The last line of the script is the new change now that I’m no longer using dnsmasq. That last line works like this:

  • echo -e evaluate the \t as a tab
  • "\t$1.lee.test" use the 1st argument passed to the script as the subdomain for the website. The string needs to be in double quotes to evaluate the $1. Otherwise it will just print a literal $1 in the /etc/hosts file which is not what we want.
  • | sudo tee -a /etc/hosts pipe the line we want to add to /etc/hosts to the tee command with sudo privileges because /etc/hosts is owned by root. Make sure to use -a to append the line to /etc/hosts, otherwise you’ll overwrite all the contents of the file which would be bad.
  • > /dev/null suppress the output of the tee command so we don’t have to see the output in the terminal.

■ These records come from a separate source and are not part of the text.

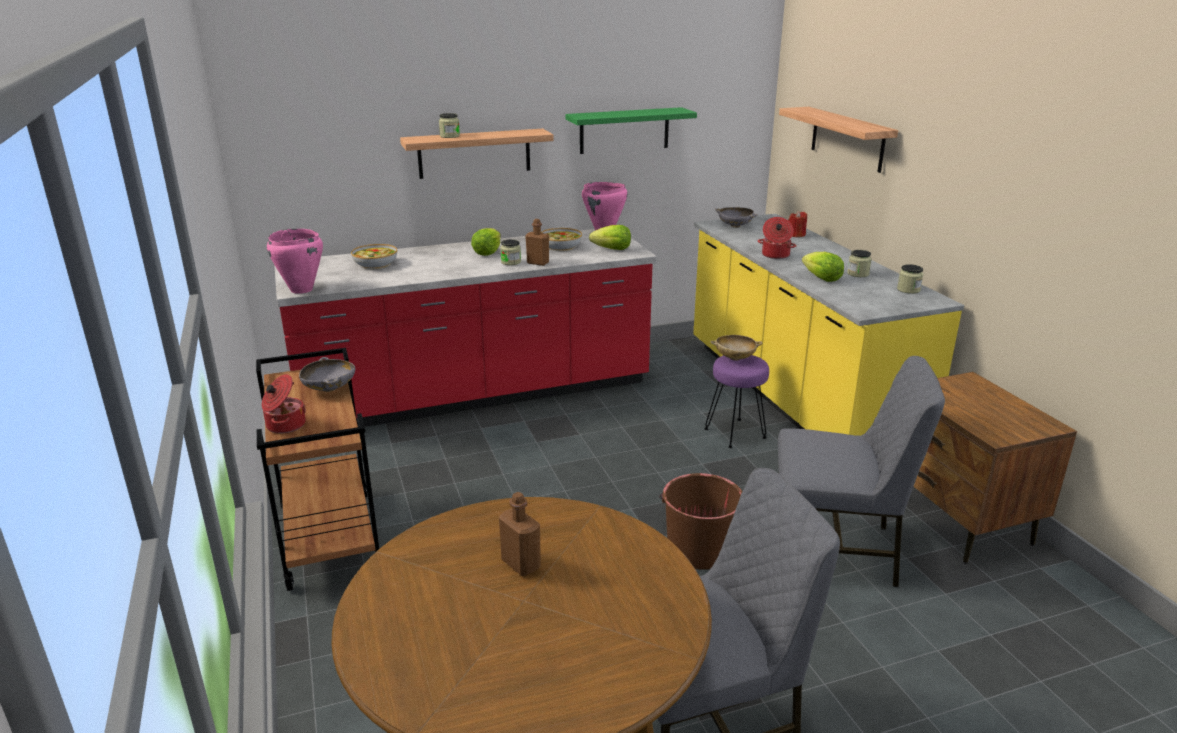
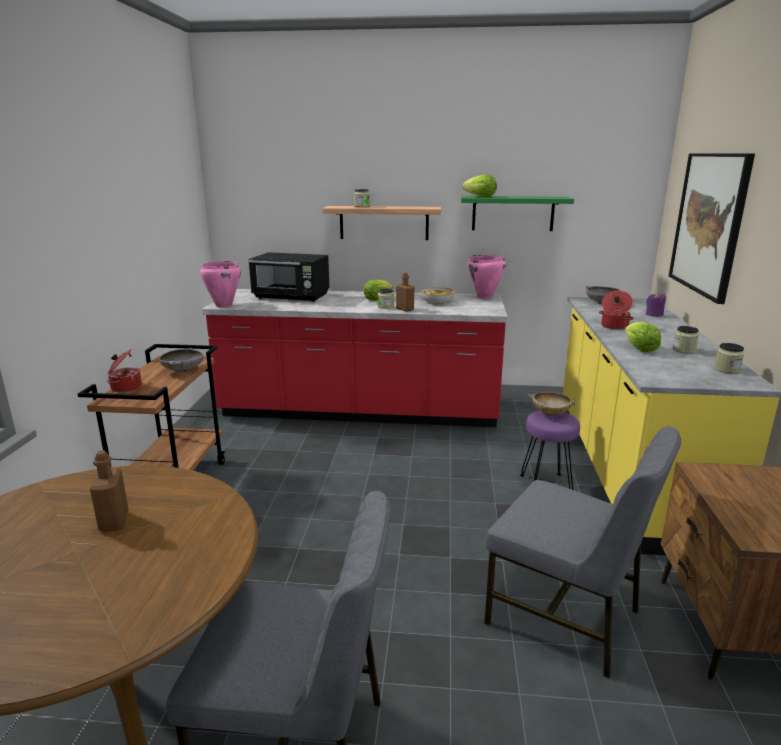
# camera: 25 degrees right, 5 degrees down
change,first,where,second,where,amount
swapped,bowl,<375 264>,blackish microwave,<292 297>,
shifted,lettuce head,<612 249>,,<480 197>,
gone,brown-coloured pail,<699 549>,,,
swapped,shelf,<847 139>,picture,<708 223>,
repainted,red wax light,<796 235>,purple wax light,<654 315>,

I chose to use the tee command rather that applygin sudo to the entire echo statement so that the sudo permissions are applied to as little of the command as possible and the only part of the command that actually needs sudo privileges.

Example Usage

To see it all in action, suppose we wanted to spin up a site to work on cart66. This one command does the whole thing in about 3 seconds.

> wp-site.sh cart66
Downloading WordPress 4.8.2 (en_US)...
Using cached file '/home/lee/.wp-cli/cache/core/wordpress-4.8.2-en_US.tar.gz'...
Success: WordPress downloaded.
Success: Generated 'wp-config.php' file.
Success: Database created.
Success: WordPress installed successfully.

If you happen to see a line like this sh: 1: -t: not found in your output, don’t worry. It just means your php.ini does not have any value set for the sendmail_path. You can either ignore the line or edit your php.ini file and include the line sendmail_path = sendmail -t -i (which is the default value – you might want something different).